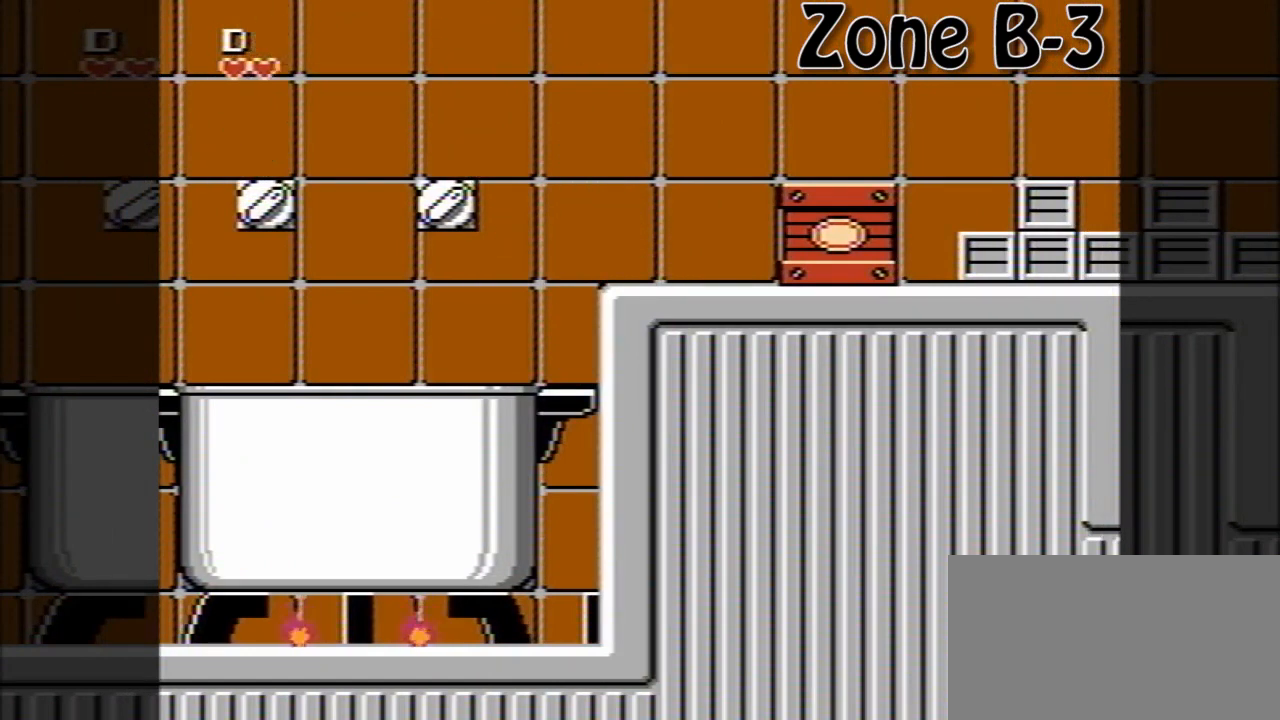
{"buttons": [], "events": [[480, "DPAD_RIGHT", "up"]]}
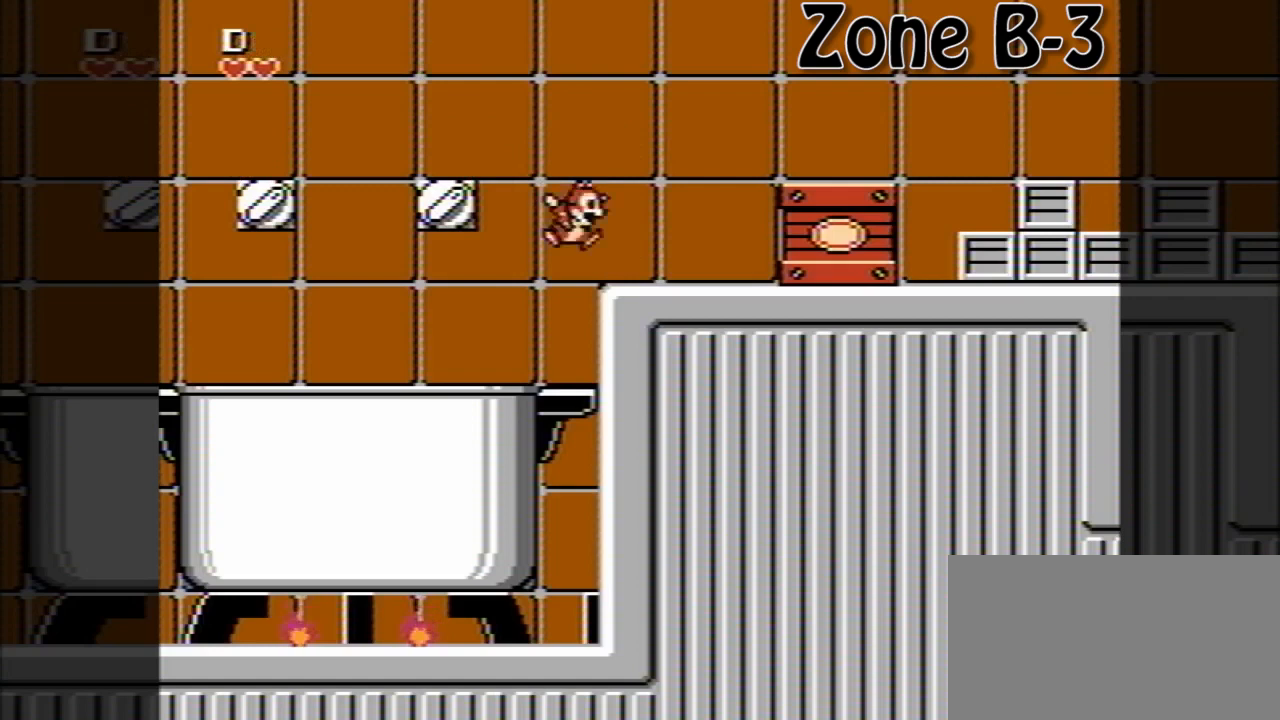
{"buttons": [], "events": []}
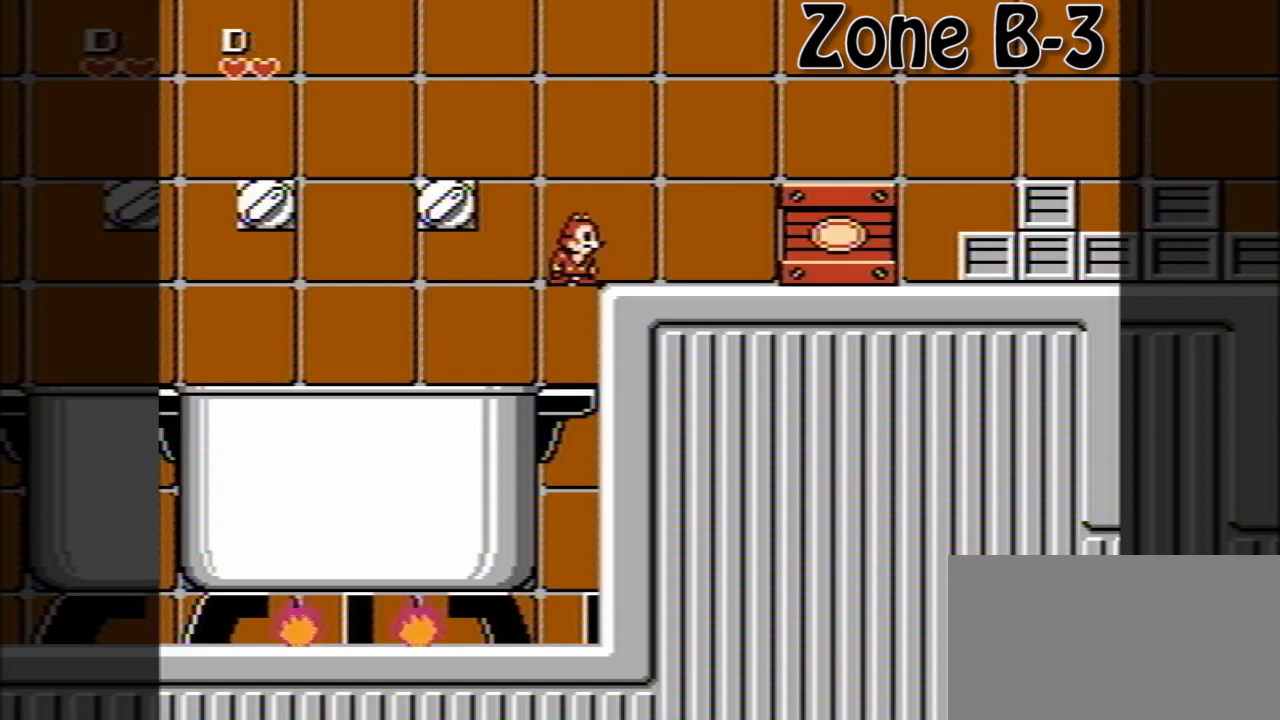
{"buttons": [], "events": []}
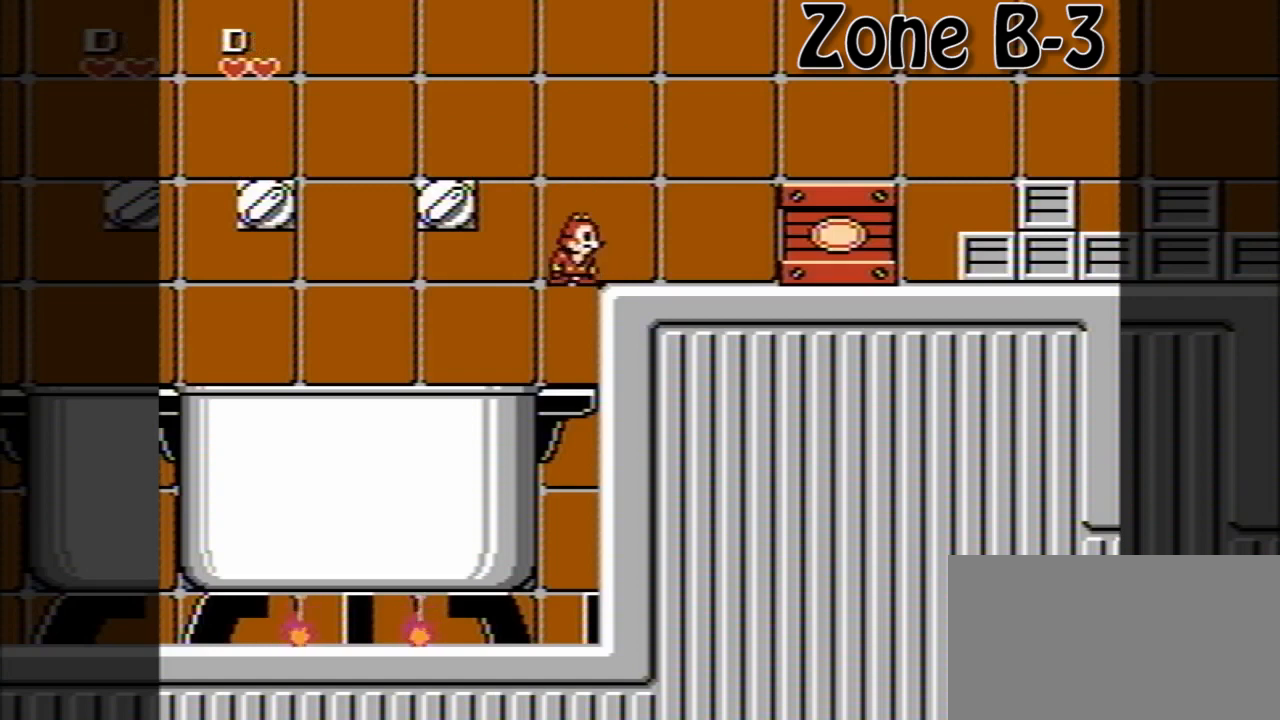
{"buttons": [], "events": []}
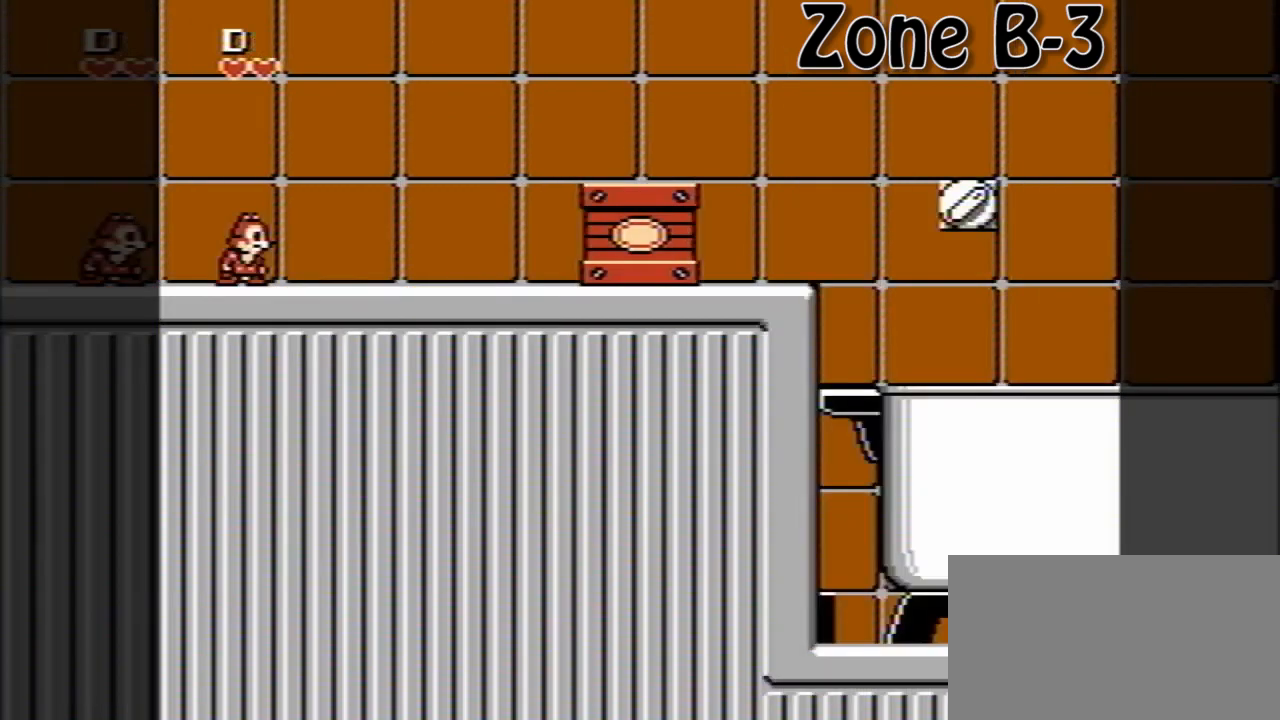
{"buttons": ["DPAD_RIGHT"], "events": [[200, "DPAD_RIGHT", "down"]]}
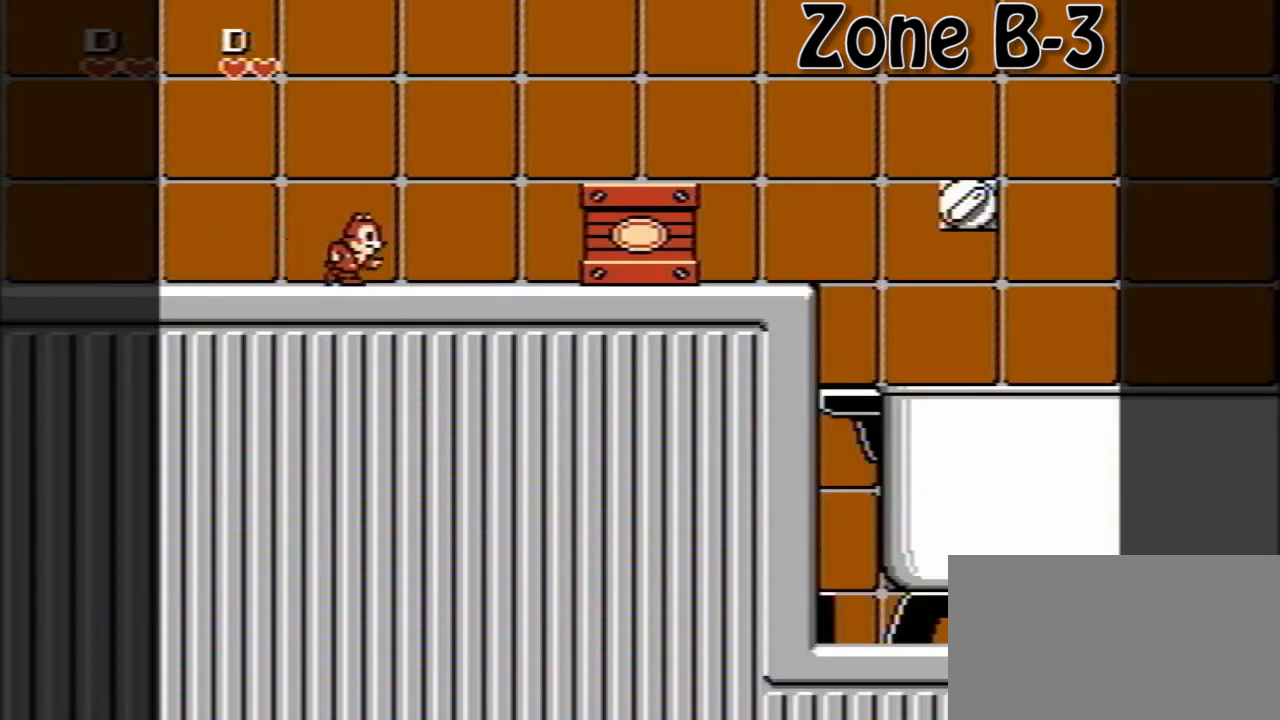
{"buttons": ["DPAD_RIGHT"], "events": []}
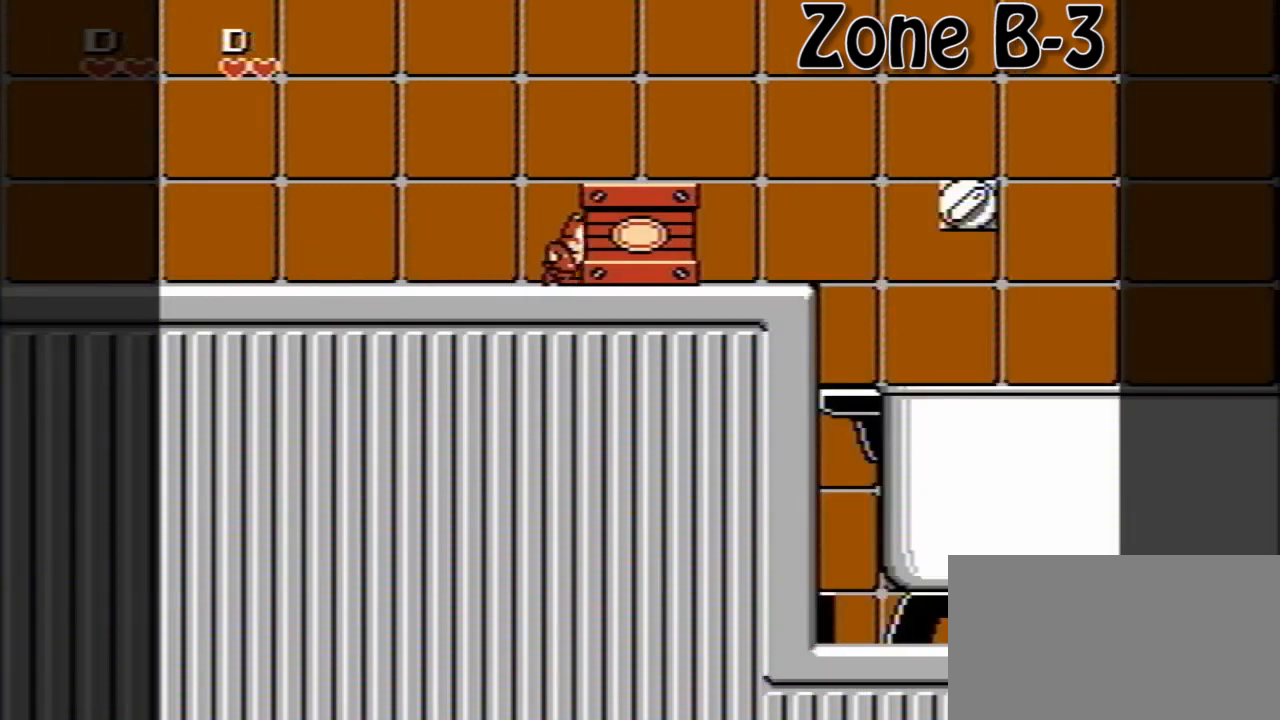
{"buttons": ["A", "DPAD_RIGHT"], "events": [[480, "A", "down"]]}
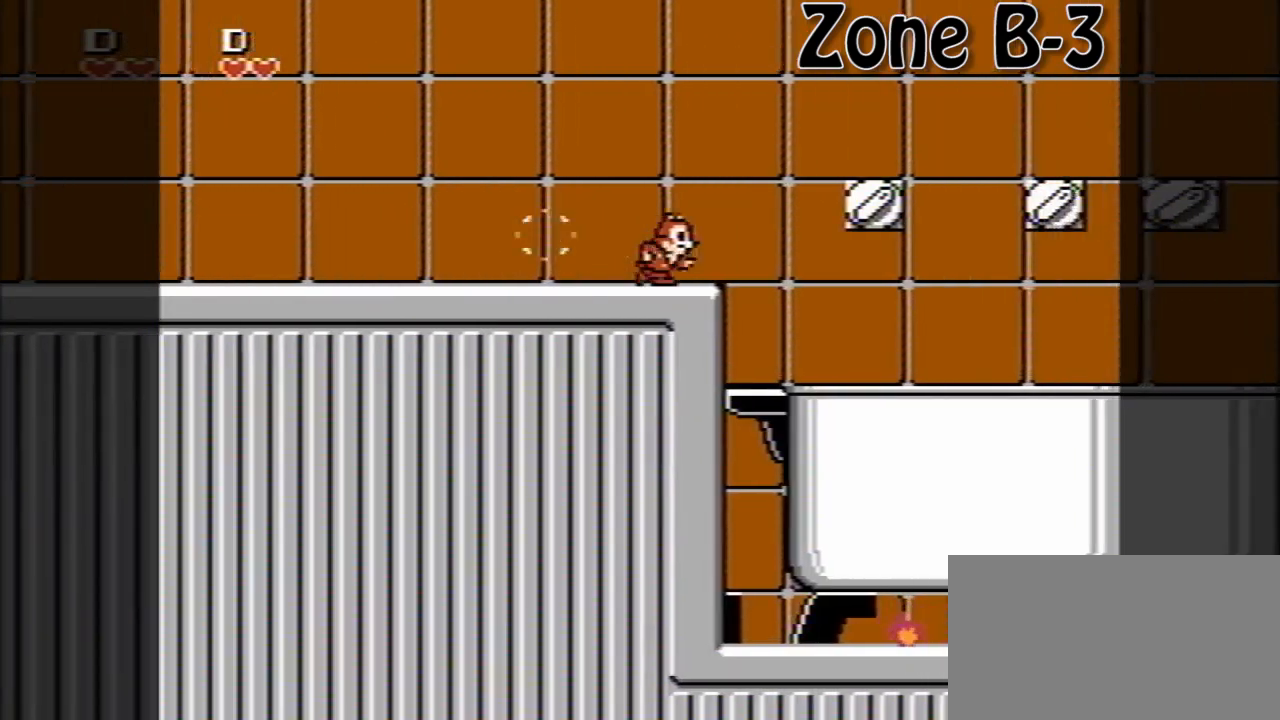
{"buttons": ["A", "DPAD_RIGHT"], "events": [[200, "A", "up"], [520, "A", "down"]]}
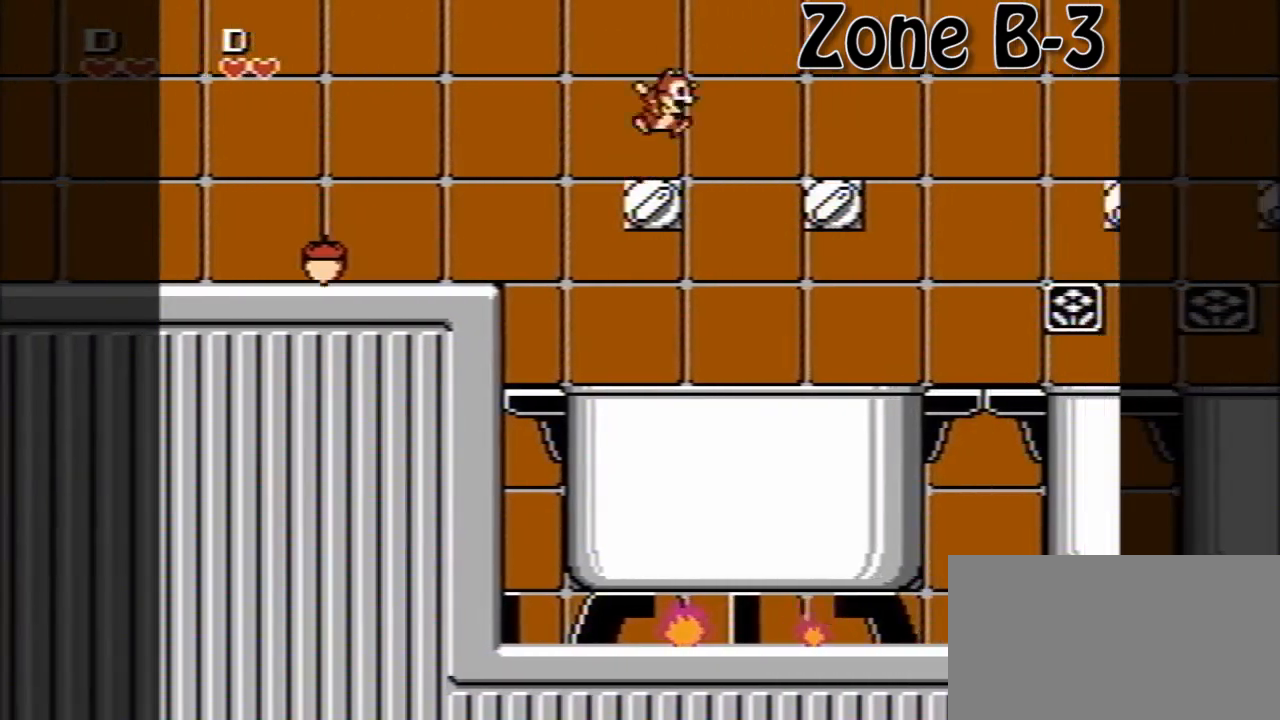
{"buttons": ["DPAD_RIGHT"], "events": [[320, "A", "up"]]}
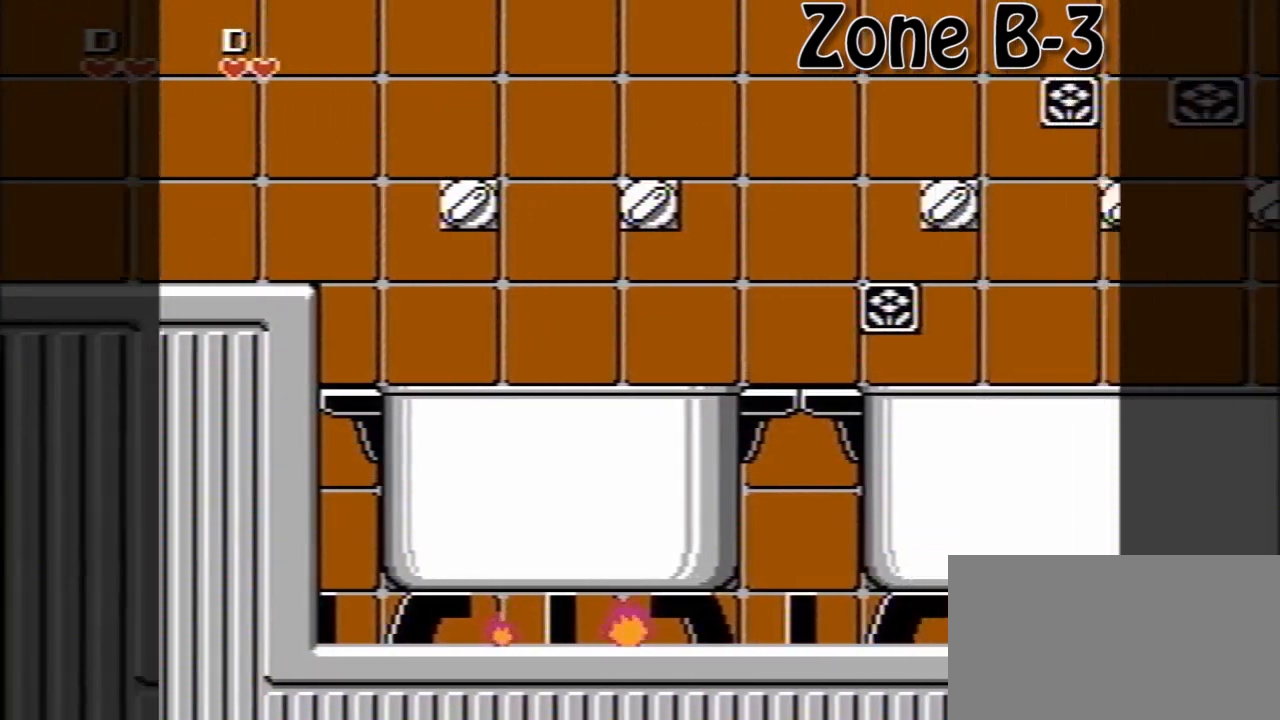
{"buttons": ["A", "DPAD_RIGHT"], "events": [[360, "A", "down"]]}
▬▬▬▬▬▬▬▬▬▬
* [WHAT TO DO]
The data is to be printed again exactly, but without its pictures.

* [EXPECTED ANSWER]
{"buttons": [], "events": [[480, "DPAD_RIGHT", "up"]]}
{"buttons": [], "events": []}
{"buttons": [], "events": []}
{"buttons": [], "events": []}
{"buttons": ["DPAD_RIGHT"], "events": [[200, "DPAD_RIGHT", "down"]]}
{"buttons": ["DPAD_RIGHT"], "events": []}
{"buttons": ["A", "DPAD_RIGHT"], "events": [[480, "A", "down"]]}
{"buttons": ["A", "DPAD_RIGHT"], "events": [[200, "A", "up"], [520, "A", "down"]]}
{"buttons": ["DPAD_RIGHT"], "events": [[320, "A", "up"]]}
{"buttons": ["A", "DPAD_RIGHT"], "events": [[360, "A", "down"]]}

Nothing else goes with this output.